Medieval mystic Angela da Foligno is named a Saint

Angela da FolignoPope Francis made the surprising announcement last week that Angela da Foligno, an Italian Franciscan and mystic, has been named a saint.

It is unusual for a saint to be named directly by a Pope without having to undergo a formal canonization process that includes learning about at least two miracles performed by the person. Cardinal Angelo Amato, prefect of the Congregation for Saints’ Causes, had made the submission that Angela be made a saint immediately, and on Friday the Pope accepted the request.

Angela was born in 1248 into a wealthy family at Foligno, in Umbria, and married at an early age. In her later years she became more devout and eventually sold off her possessions and joined the Third Order of St. Francis in 1291. She dictated an account of her conversion and spiritual awakening in a work known as the Memoriale, and also composed other religious works. Until her death in 1309, Angela was a highly regarded mystic who gained a variety of followers within the Franciscan movement.

In her thesis on the life of Angela da Foligno, Caroljane Roberson explains:

From her discussions of her past sins, we gather that Angela lived a materially-oriented life that was very indulgent.
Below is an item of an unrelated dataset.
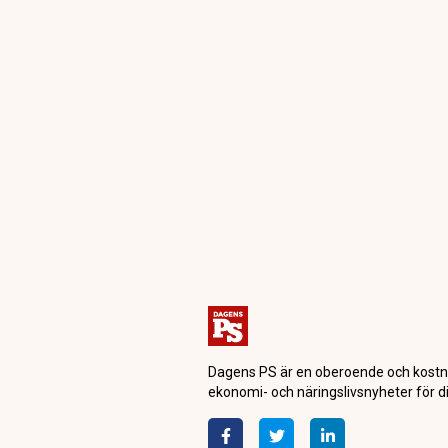
Dagens PS är en oberoende och kostn
ekonomi- och näringslivsnyheter för di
Later in life, she was plagued by guilt over her sins, which led her to strive to live more devoutly. However, she felt she could not pursue life as a part of a Church order and have her family too; her writings indicate that her husband verbally abused her over the new devout life she was living. The reader learns later, when Angela was recounting her faith journey, that she understood the death of her mother, her husband, and her sons as God’s mercy in granting her prayers for their deaths. Then a widow, she journeyed to the church of San Francesco in Assisi. It was here that Angela had her first mystical experience, after she had already been pursuing a penitential path focused on imitating the sufferings of Jesus.
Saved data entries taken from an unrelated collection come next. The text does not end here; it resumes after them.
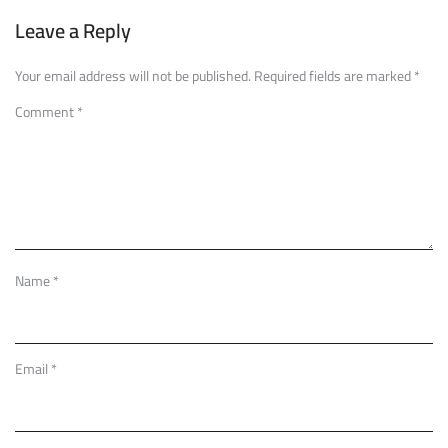
Leave a Reply
Your email address will not be published.
Required fields are marked
*
Comment
*
Name
*
Email
*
Roberson adds that Angela’s extreme views sometimes clashed with the male church authorities. “Angela is intriguing in that she asserted that she desired a martyr’s death greater than that of previous saints,” Roberson explains. “She also claimed to desire a death viler and slower than that of Christ himself. These claims fly in the face of the Church’s reasoning, as it commanded that female saints undertake only moderate asceticism. She explained her view of extreme penance in her Dialogue, saying, ‘How long does penance last, and how much of it is there? As long as one lives. And as much as one can bear’.”